Set exercise — In the rows below, change every "state / province" to "region" and write the rows out again with nothing else altered. Omit the pictures.

Entries shown —
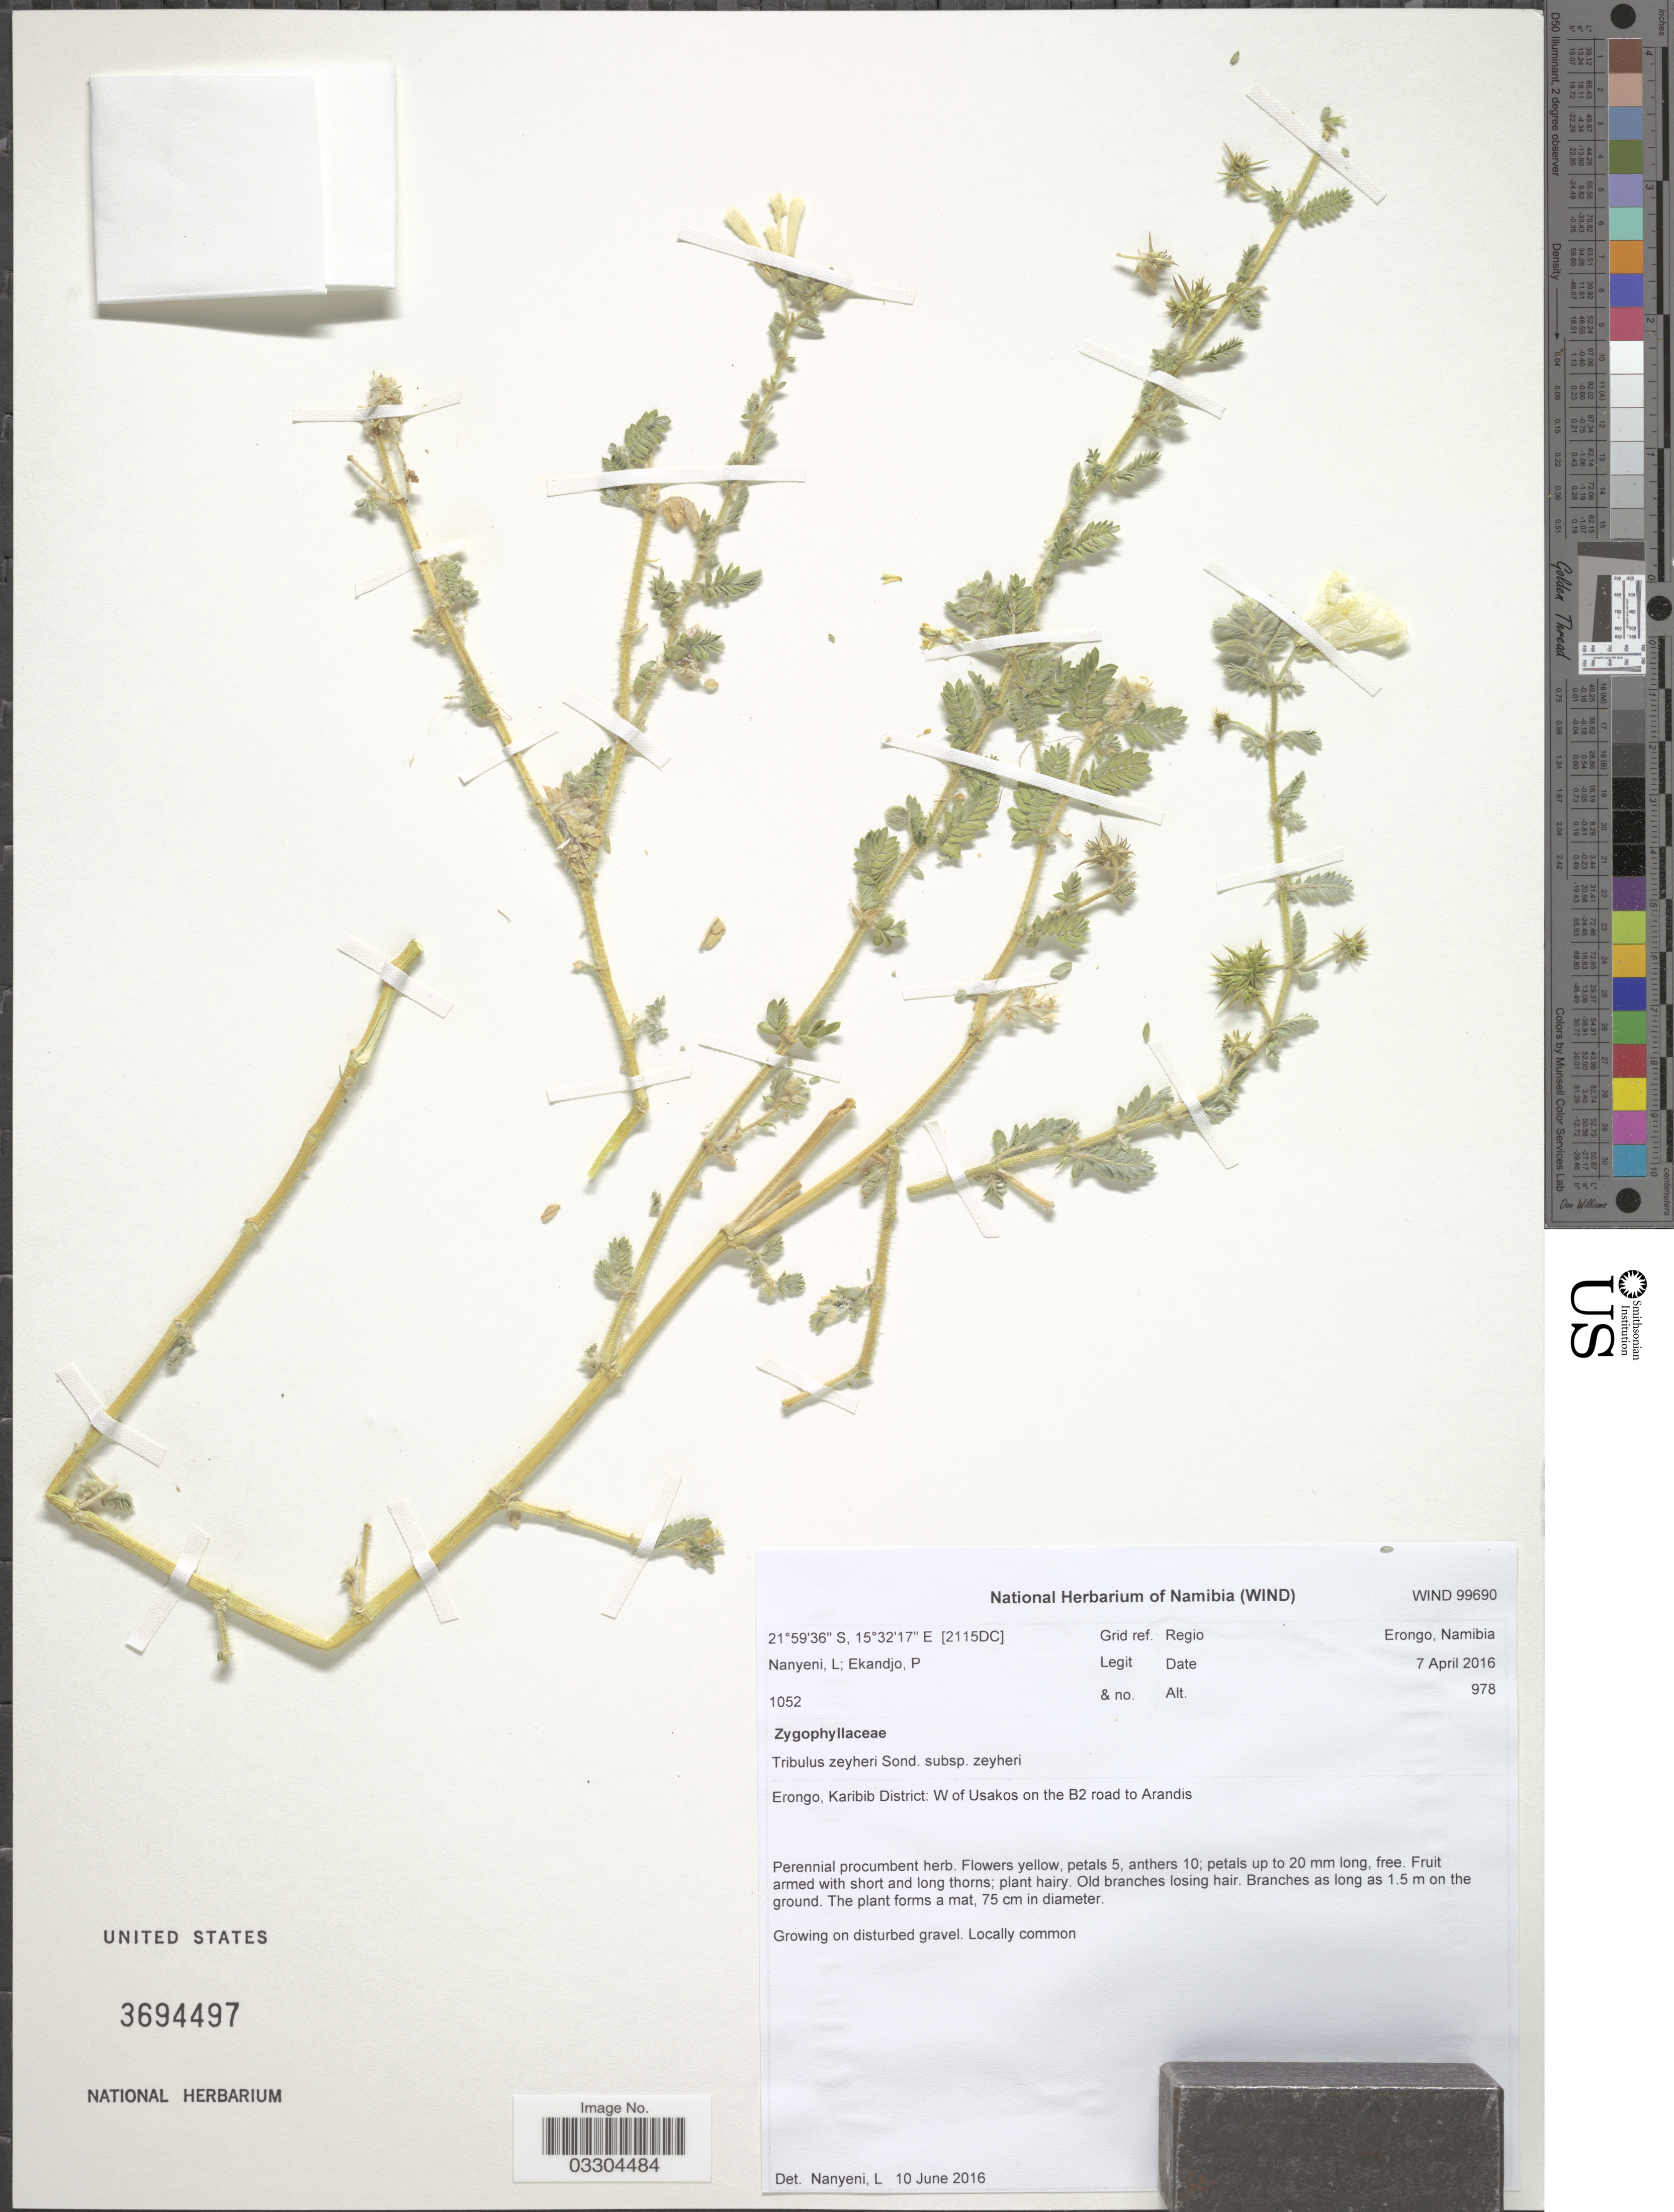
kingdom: Plantae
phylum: Tracheophyta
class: Magnoliopsida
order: Zygophyllales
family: Zygophyllaceae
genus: Tribulus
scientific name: Tribulus zeyheri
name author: Sond.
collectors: L. Nanyeni & P. Ekandjo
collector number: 1052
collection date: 2016-04-07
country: Namibia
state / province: Erongo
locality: Regio Erongo. Grid ref. (2115DC). Erongo, Karibib District: W of Usakos on the B2 road to Arandis.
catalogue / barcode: US 3694497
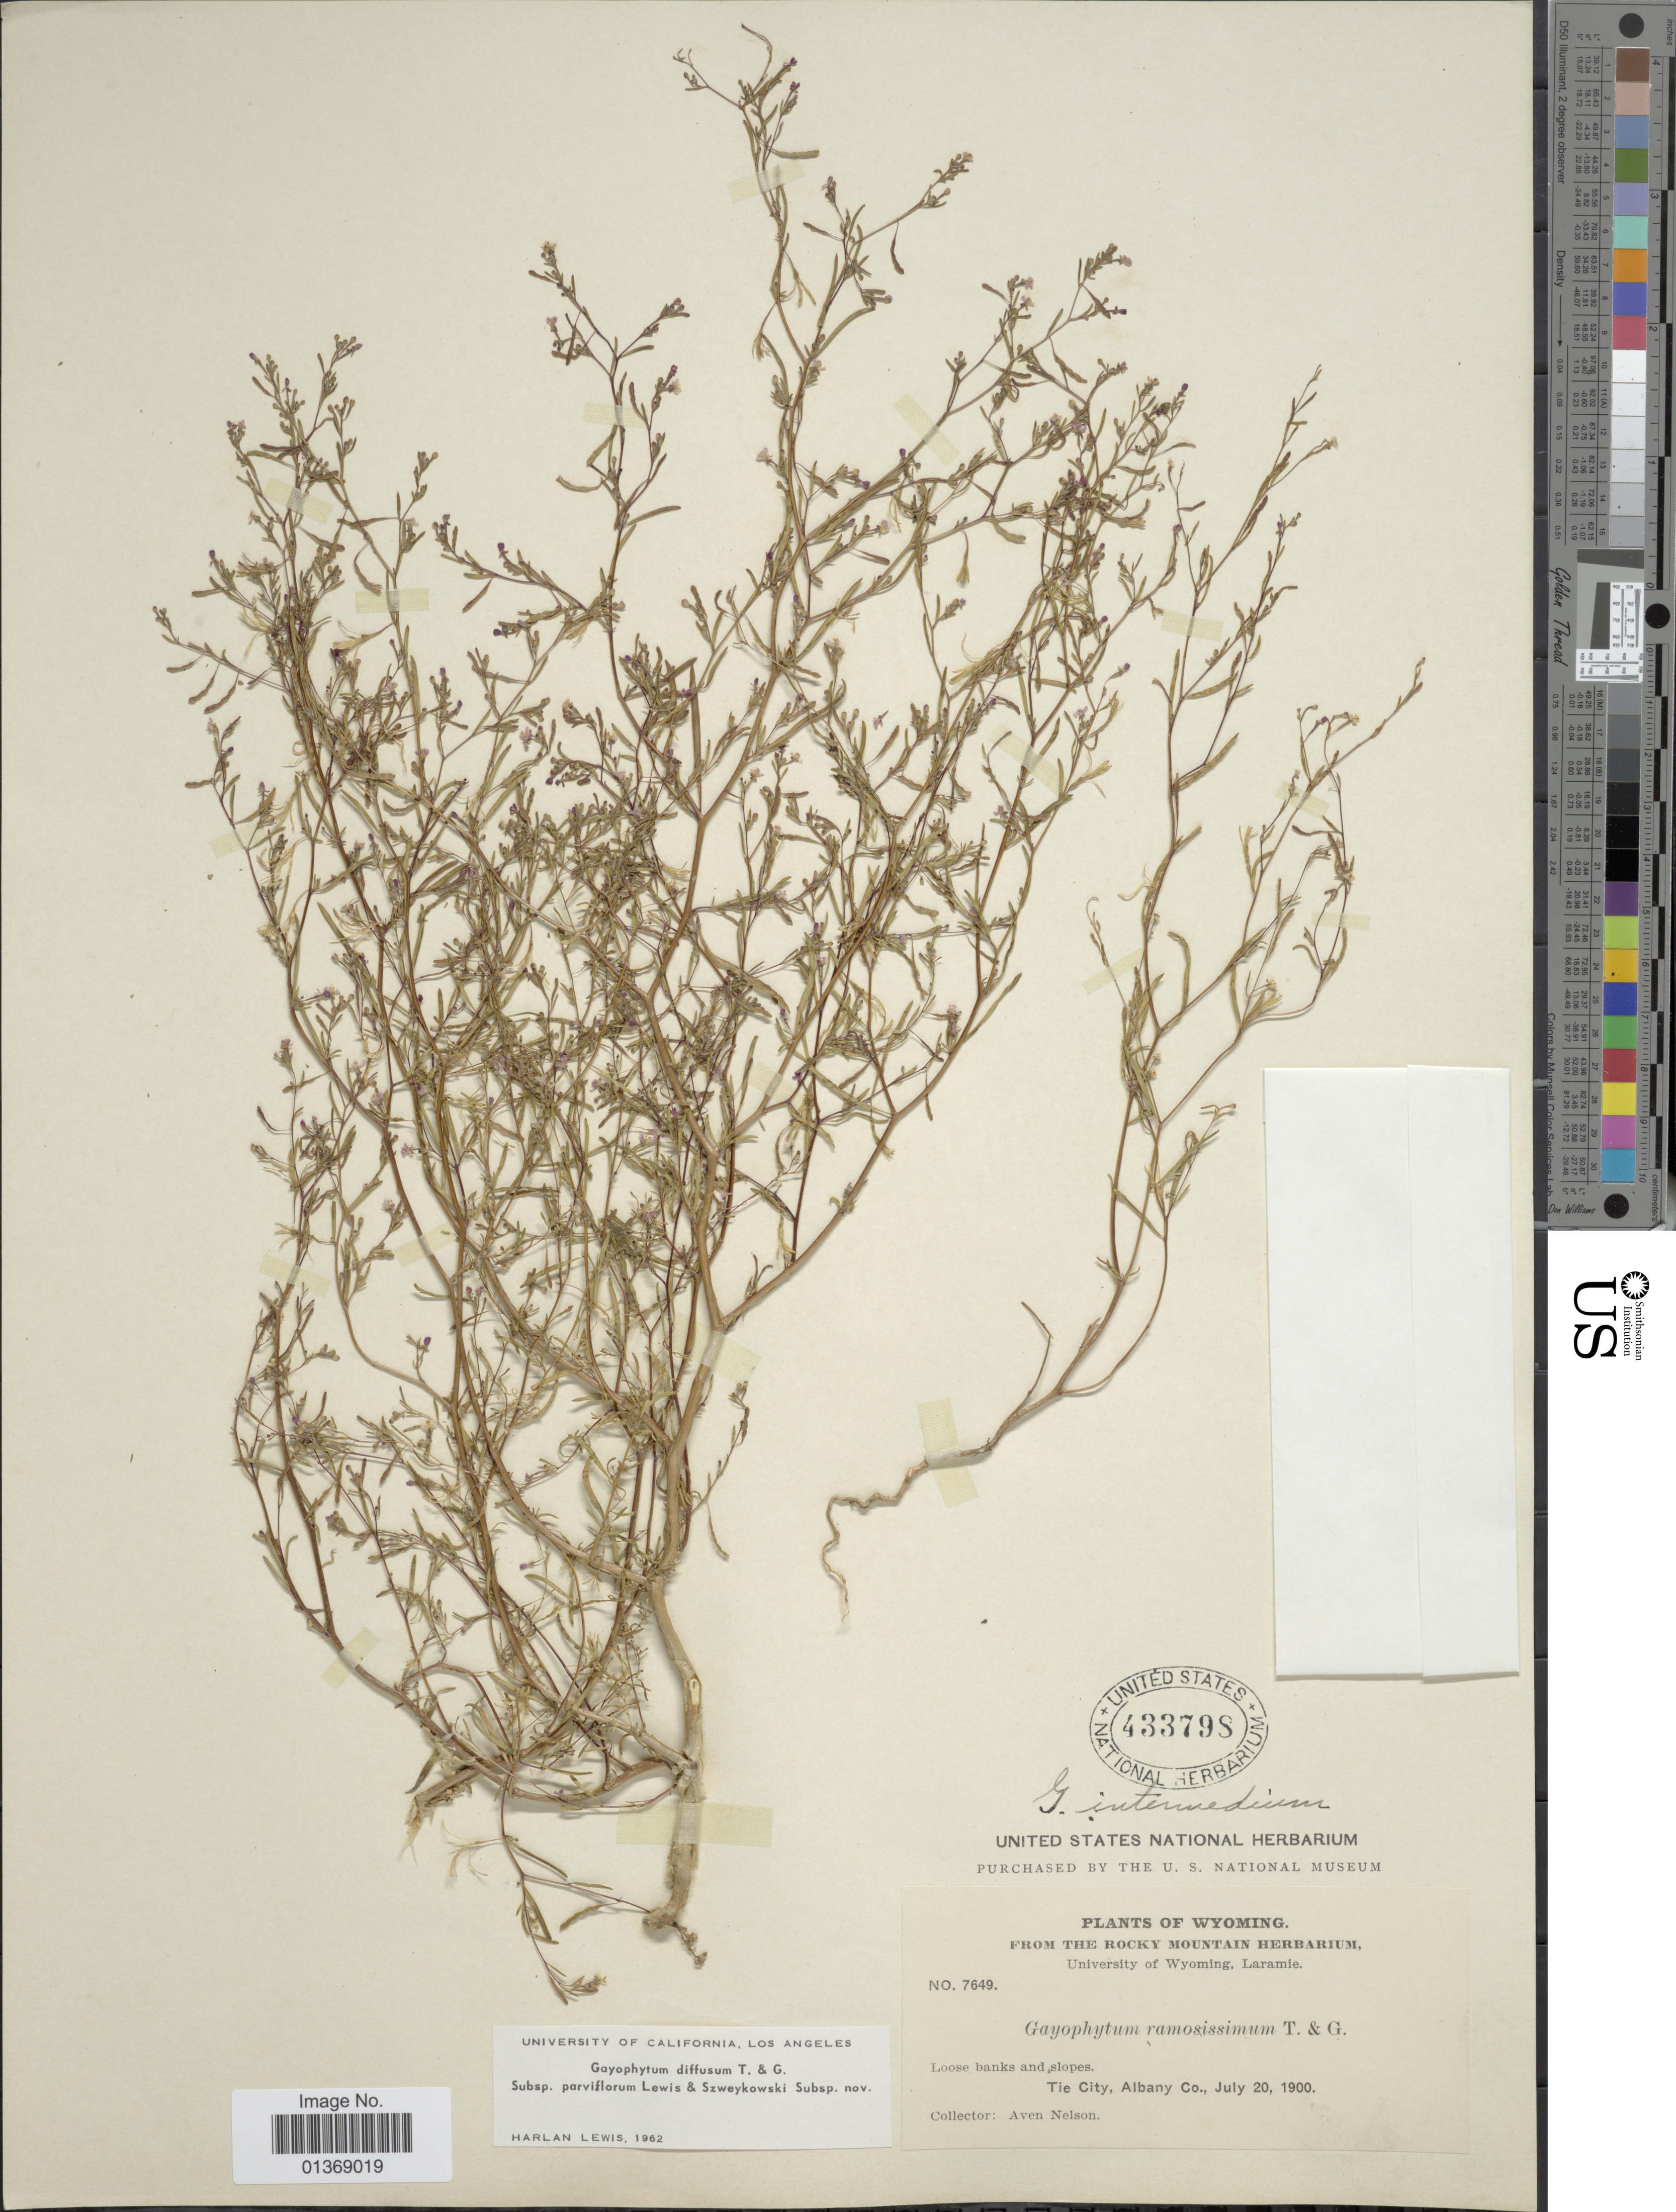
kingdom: Plantae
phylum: Tracheophyta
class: Magnoliopsida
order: Myrtales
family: Onagraceae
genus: Gayophytum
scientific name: Gayophytum diffusum subsp. parviflorum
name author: F. H. Lewis & Szweyk.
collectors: A. Nelson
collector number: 7649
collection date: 1900-07-20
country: United States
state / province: Wyoming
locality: Loose banks and slopes. Tie City, Albany Co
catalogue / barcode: US 433798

Answer to the task —
kingdom: Plantae
phylum: Tracheophyta
class: Magnoliopsida
order: Zygophyllales
family: Zygophyllaceae
genus: Tribulus
scientific name: Tribulus zeyheri
name author: Sond.
collectors: L. Nanyeni & P. Ekandjo
collector number: 1052
collection date: 2016-04-07
country: Namibia
region: Erongo
locality: Regio Erongo. Grid ref. (2115DC). Erongo, Karibib District: W of Usakos on the B2 road to Arandis.
catalogue / barcode: US 3694497
kingdom: Plantae
phylum: Tracheophyta
class: Magnoliopsida
order: Myrtales
family: Onagraceae
genus: Gayophytum
scientific name: Gayophytum diffusum subsp. parviflorum
name author: F. H. Lewis & Szweyk.
collectors: A. Nelson
collector number: 7649
collection date: 1900-07-20
country: United States
region: Wyoming
locality: Loose banks and slopes. Tie City, Albany Co
catalogue / barcode: US 433798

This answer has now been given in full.